I went to walmart and they have a nice stainless steel one that has a rubber seal on the bottom and snapped well to prevent tipping over. They have 3 sizes. Small med and large. I will say the large one is bigger then the ones you find at petco or pet smart. Do I need one that big when my pup grows up? And what about a water bowl? Same size? 

What do you have?


----------



## VTGirlT (May 23, 2013)

If you want one to last a long time, get one for a full grown size GSD, a pup can still eat out of it.

We use a water dish that has two bowls attached to each other, so its like two large bowls in one!.. So i fill it up 2-3 times a day for all the dogs, also my dog has a tendency to drag it across the floor when its almost empty, (even if there is a little water, she is quite picky) so if i had anything bigger than this, i think i would need more than a towel to clean it up, otherwise i might have gone with something bigger so i only have to refresh water once a day..  

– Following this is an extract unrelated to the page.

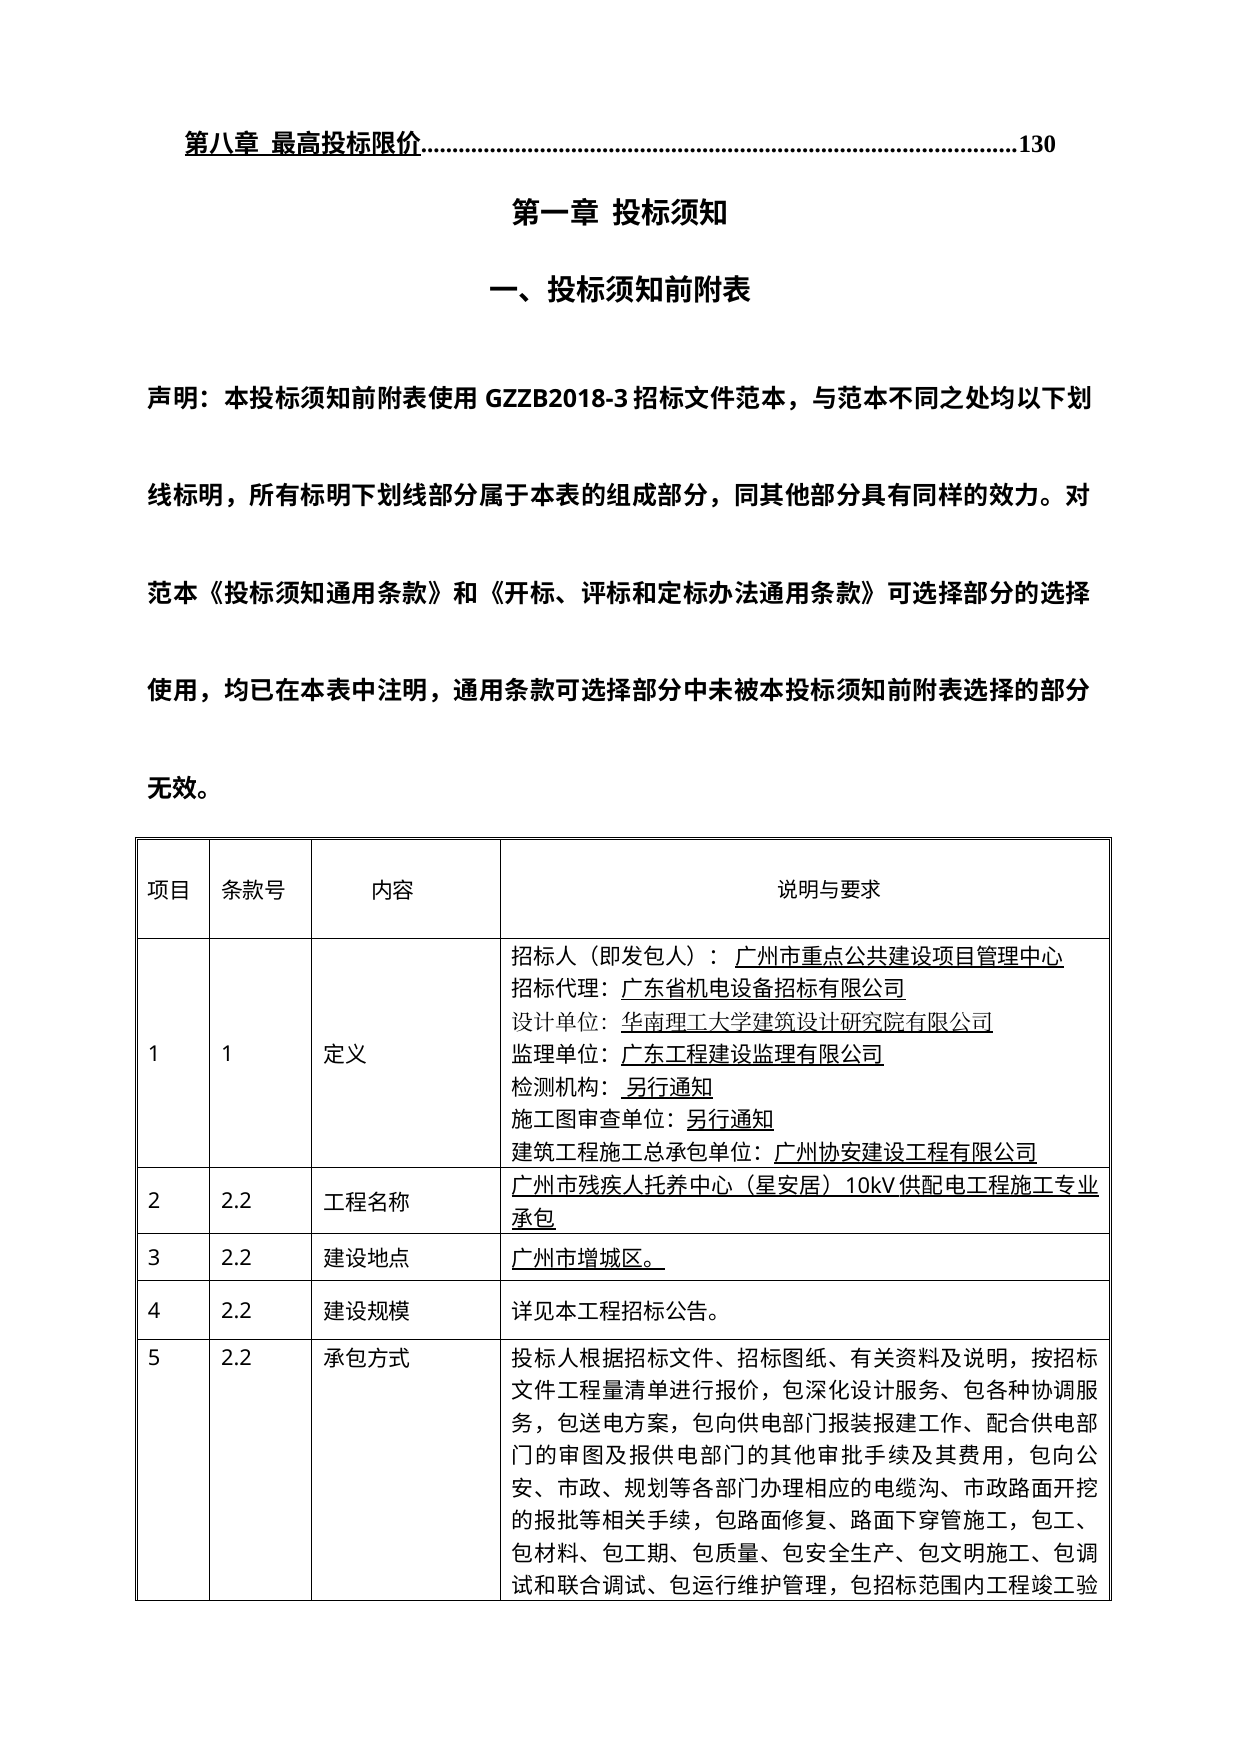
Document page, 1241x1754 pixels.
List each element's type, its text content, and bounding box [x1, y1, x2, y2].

Food dish size, 2 quart i would say is about average size. That would probably work just fine!


----------



## misslesleedavis1 (Dec 5, 2013)

I would get the large size bowls simply to save cash in the furture, IMO they dont care what they eat out of as long as they are eating lol


----------



## Mishka&Milo (Jan 4, 2014)

GSDreamer said:


> I went to walmart and they have a nice stainless steel one that has a rubber seal on the bottom and snapped well to prevent tipping over. They have 3 sizes. Small med and large. I will say the large one is bigger then the ones you find at petco or pet smart. Do I need one that big when my pup grows up? And what about a water bowl? Same size?
> 
> 
> 
> What do you have?



Definitely the large.... My girl outgrew hers SO fast! Just make sure it is low enough that your pup can eat and drink comfortably.


----------



## GSDreamer (Feb 3, 2014)

K thanks i will go back tomorrow and get the big ones. Thanks guys. I don't know what I would do with out this quick go to forum


----------



## Harry and Lola (Oct 26, 2013)

Try and get a weighted or a heavy ceramic water bowl, one that can't be tipped or pulled over.


----------